## What to do
Take the data below and copy exactly the lines starting at the one with "X179804476Y-67472762D01*" and finishing at the one with "X179661619Y-68425143D01*", both included.

------------------------------

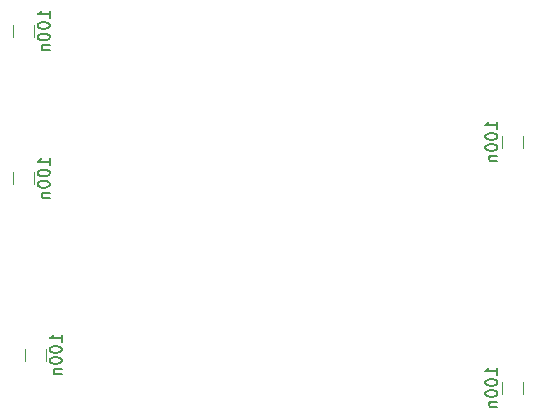
<source format=gbo>
G04 #@! TF.FileFunction,Legend,Bot*
%FSLAX46Y46*%
G04 Gerber Fmt 4.6, Leading zero omitted, Abs format (unit mm)*
G04 Created by KiCad (PCBNEW 4.0.7-e2-6376~58~ubuntu16.04.1) date Thu Mar 10 23:02:34 2022*
%MOMM*%
%LPD*%
G01*
G04 APERTURE LIST*
%ADD10C,0.100000*%
%ADD11C,0.120000*%
%ADD12C,0.150000*%
G04 APERTURE END LIST*
D10*
D11*
X139612000Y-39362000D02*
X139612000Y-38362000D01*
X141312000Y-38362000D02*
X141312000Y-39362000D01*
X182714000Y-68568000D02*
X182714000Y-69568000D01*
X181014000Y-69568000D02*
X181014000Y-68568000D01*
X182714000Y-47740000D02*
X182714000Y-48740000D01*
X181014000Y-48740000D02*
X181014000Y-47740000D01*
X139612000Y-51828000D02*
X139612000Y-50828000D01*
X141312000Y-50828000D02*
X141312000Y-51828000D01*
X140628000Y-66774000D02*
X140628000Y-65774000D01*
X142328000Y-65774000D02*
X142328000Y-66774000D01*
D12*
X142664381Y-37742953D02*
X142664381Y-37171524D01*
X142664381Y-37457238D02*
X141664381Y-37457238D01*
X141807238Y-37362000D01*
X141902476Y-37266762D01*
X141950095Y-37171524D01*
X141664381Y-38362000D02*
X141664381Y-38457239D01*
X141712000Y-38552477D01*
X141759619Y-38600096D01*
X141854857Y-38647715D01*
X142045333Y-38695334D01*
X142283429Y-38695334D01*
X142473905Y-38647715D01*
X142569143Y-38600096D01*
X142616762Y-38552477D01*
X142664381Y-38457239D01*
X142664381Y-38362000D01*
X142616762Y-38266762D01*
X142569143Y-38219143D01*
X142473905Y-38171524D01*
X142283429Y-38123905D01*
X142045333Y-38123905D01*
X141854857Y-38171524D01*
X141759619Y-38219143D01*
X141712000Y-38266762D01*
X141664381Y-38362000D01*
X141664381Y-39314381D02*
X141664381Y-39409620D01*
X141712000Y-39504858D01*
X141759619Y-39552477D01*
X141854857Y-39600096D01*
X142045333Y-39647715D01*
X142283429Y-39647715D01*
X142473905Y-39600096D01*
X142569143Y-39552477D01*
X142616762Y-39504858D01*
X142664381Y-39409620D01*
X142664381Y-39314381D01*
X142616762Y-39219143D01*
X142569143Y-39171524D01*
X142473905Y-39123905D01*
X142283429Y-39076286D01*
X142045333Y-39076286D01*
X141854857Y-39123905D01*
X141759619Y-39171524D01*
X141712000Y-39219143D01*
X141664381Y-39314381D01*
X141997714Y-40076286D02*
X142664381Y-40076286D01*
X142092952Y-40076286D02*
X142045333Y-40123905D01*
X141997714Y-40219143D01*
X141997714Y-40362001D01*
X142045333Y-40457239D01*
X142140571Y-40504858D01*
X142664381Y-40504858D01*
X180566381Y-67948953D02*
X180566381Y-67377524D01*
X180566381Y-67663238D02*
X179566381Y-67663238D01*
X179709238Y-67568000D01*
X179804476Y-67472762D01*
X179852095Y-67377524D01*
X179566381Y-68568000D02*
X179566381Y-68663239D01*
X179614000Y-68758477D01*
X179661619Y-68806096D01*
X179756857Y-68853715D01*
X179947333Y-68901334D01*
X180185429Y-68901334D01*
X180375905Y-68853715D01*
X180471143Y-68806096D01*
X180518762Y-68758477D01*
X180566381Y-68663239D01*
X180566381Y-68568000D01*
X180518762Y-68472762D01*
X180471143Y-68425143D01*
X180375905Y-68377524D01*
X180185429Y-68329905D01*
X179947333Y-68329905D01*
X179756857Y-68377524D01*
X179661619Y-68425143D01*
X179614000Y-68472762D01*
X179566381Y-68568000D01*
X179566381Y-69520381D02*
X179566381Y-69615620D01*
X179614000Y-69710858D01*
X179661619Y-69758477D01*
X179756857Y-69806096D01*
X179947333Y-69853715D01*
X180185429Y-69853715D01*
X180375905Y-69806096D01*
X180471143Y-69758477D01*
X180518762Y-69710858D01*
X180566381Y-69615620D01*
X180566381Y-69520381D01*
X180518762Y-69425143D01*
X180471143Y-69377524D01*
X180375905Y-69329905D01*
X180185429Y-69282286D01*
X179947333Y-69282286D01*
X179756857Y-69329905D01*
X179661619Y-69377524D01*
X179614000Y-69425143D01*
X179566381Y-69520381D01*
X179899714Y-70282286D02*
X180566381Y-70282286D01*
X179994952Y-70282286D02*
X179947333Y-70329905D01*
X179899714Y-70425143D01*
X179899714Y-70568001D01*
X179947333Y-70663239D01*
X180042571Y-70710858D01*
X180566381Y-70710858D01*
X180566381Y-47120953D02*
X180566381Y-46549524D01*
X180566381Y-46835238D02*
X179566381Y-46835238D01*
X179709238Y-46740000D01*
X179804476Y-46644762D01*
X179852095Y-46549524D01*
X179566381Y-47740000D02*
X179566381Y-47835239D01*
X179614000Y-47930477D01*
X179661619Y-47978096D01*
X179756857Y-48025715D01*
X179947333Y-48073334D01*
X180185429Y-48073334D01*
X180375905Y-48025715D01*
X180471143Y-47978096D01*
X180518762Y-47930477D01*
X180566381Y-47835239D01*
X180566381Y-47740000D01*
X180518762Y-47644762D01*
X180471143Y-47597143D01*
X180375905Y-47549524D01*
X180185429Y-47501905D01*
X179947333Y-47501905D01*
X179756857Y-47549524D01*
X179661619Y-47597143D01*
X179614000Y-47644762D01*
X179566381Y-47740000D01*
X179566381Y-48692381D02*
X179566381Y-48787620D01*
X179614000Y-48882858D01*
X179661619Y-48930477D01*
X179756857Y-48978096D01*
X179947333Y-49025715D01*
X180185429Y-49025715D01*
X180375905Y-48978096D01*
X180471143Y-48930477D01*
X180518762Y-48882858D01*
X180566381Y-48787620D01*
X180566381Y-48692381D01*
X180518762Y-48597143D01*
X180471143Y-48549524D01*
X180375905Y-48501905D01*
X180185429Y-48454286D01*
X179947333Y-48454286D01*
X179756857Y-48501905D01*
X179661619Y-48549524D01*
X179614000Y-48597143D01*
X179566381Y-48692381D01*
X179899714Y-49454286D02*
X180566381Y-49454286D01*
X179994952Y-49454286D02*
X179947333Y-49501905D01*
X179899714Y-49597143D01*
X179899714Y-49740001D01*
X179947333Y-49835239D01*
X180042571Y-49882858D01*
X180566381Y-49882858D01*
X142664381Y-50208953D02*
X142664381Y-49637524D01*
X142664381Y-49923238D02*
X141664381Y-49923238D01*
X141807238Y-49828000D01*
X141902476Y-49732762D01*
X141950095Y-49637524D01*
X141664381Y-50828000D02*
X141664381Y-50923239D01*
X141712000Y-51018477D01*
X141759619Y-51066096D01*
X141854857Y-51113715D01*
X142045333Y-51161334D01*
X142283429Y-51161334D01*
X142473905Y-51113715D01*
X142569143Y-51066096D01*
X142616762Y-51018477D01*
X142664381Y-50923239D01*
X142664381Y-50828000D01*
X142616762Y-50732762D01*
X142569143Y-50685143D01*
X142473905Y-50637524D01*
X142283429Y-50589905D01*
X142045333Y-50589905D01*
X141854857Y-50637524D01*
X141759619Y-50685143D01*
X141712000Y-50732762D01*
X141664381Y-50828000D01*
X141664381Y-51780381D02*
X141664381Y-51875620D01*
X141712000Y-51970858D01*
X141759619Y-52018477D01*
X141854857Y-52066096D01*
X142045333Y-52113715D01*
X142283429Y-52113715D01*
X142473905Y-52066096D01*
X142569143Y-52018477D01*
X142616762Y-51970858D01*
X142664381Y-51875620D01*
X142664381Y-51780381D01*
X142616762Y-51685143D01*
X142569143Y-51637524D01*
X142473905Y-51589905D01*
X142283429Y-51542286D01*
X142045333Y-51542286D01*
X141854857Y-51589905D01*
X141759619Y-51637524D01*
X141712000Y-51685143D01*
X141664381Y-51780381D01*
X141997714Y-52542286D02*
X142664381Y-52542286D01*
X142092952Y-52542286D02*
X142045333Y-52589905D01*
X141997714Y-52685143D01*
X141997714Y-52828001D01*
X142045333Y-52923239D01*
X142140571Y-52970858D01*
X142664381Y-52970858D01*
X143680381Y-65154953D02*
X143680381Y-64583524D01*
X143680381Y-64869238D02*
X142680381Y-64869238D01*
X142823238Y-64774000D01*
X142918476Y-64678762D01*
X142966095Y-64583524D01*
X142680381Y-65774000D02*
X142680381Y-65869239D01*
X142728000Y-65964477D01*
X142775619Y-66012096D01*
X142870857Y-66059715D01*
X143061333Y-66107334D01*
X143299429Y-66107334D01*
X143489905Y-66059715D01*
X143585143Y-66012096D01*
X143632762Y-65964477D01*
X143680381Y-65869239D01*
X143680381Y-65774000D01*
X143632762Y-65678762D01*
X143585143Y-65631143D01*
X143489905Y-65583524D01*
X143299429Y-65535905D01*
X143061333Y-65535905D01*
X142870857Y-65583524D01*
X142775619Y-65631143D01*
X142728000Y-65678762D01*
X142680381Y-65774000D01*
X142680381Y-66726381D02*
X142680381Y-66821620D01*
X142728000Y-66916858D01*
X142775619Y-66964477D01*
X142870857Y-67012096D01*
X143061333Y-67059715D01*
X143299429Y-67059715D01*
X143489905Y-67012096D01*
X143585143Y-66964477D01*
X143632762Y-66916858D01*
X143680381Y-66821620D01*
X143680381Y-66726381D01*
X143632762Y-66631143D01*
X143585143Y-66583524D01*
X143489905Y-66535905D01*
X143299429Y-66488286D01*
X143061333Y-66488286D01*
X142870857Y-66535905D01*
X142775619Y-66583524D01*
X142728000Y-66631143D01*
X142680381Y-66726381D01*
X143013714Y-67488286D02*
X143680381Y-67488286D01*
X143108952Y-67488286D02*
X143061333Y-67535905D01*
X143013714Y-67631143D01*
X143013714Y-67774001D01*
X143061333Y-67869239D01*
X143156571Y-67916858D01*
X143680381Y-67916858D01*
M02*

</source>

------------------------------

## Answer box
X179804476Y-67472762D01*
X179852095Y-67377524D01*
X179566381Y-68568000D02*
X179566381Y-68663239D01*
X179614000Y-68758477D01*
X179661619Y-68806096D01*
X179756857Y-68853715D01*
X179947333Y-68901334D01*
X180185429Y-68901334D01*
X180375905Y-68853715D01*
X180471143Y-68806096D01*
X180518762Y-68758477D01*
X180566381Y-68663239D01*
X180566381Y-68568000D01*
X180518762Y-68472762D01*
X180471143Y-68425143D01*
X180375905Y-68377524D01*
X180185429Y-68329905D01*
X179947333Y-68329905D01*
X179756857Y-68377524D01*
X179661619Y-68425143D01*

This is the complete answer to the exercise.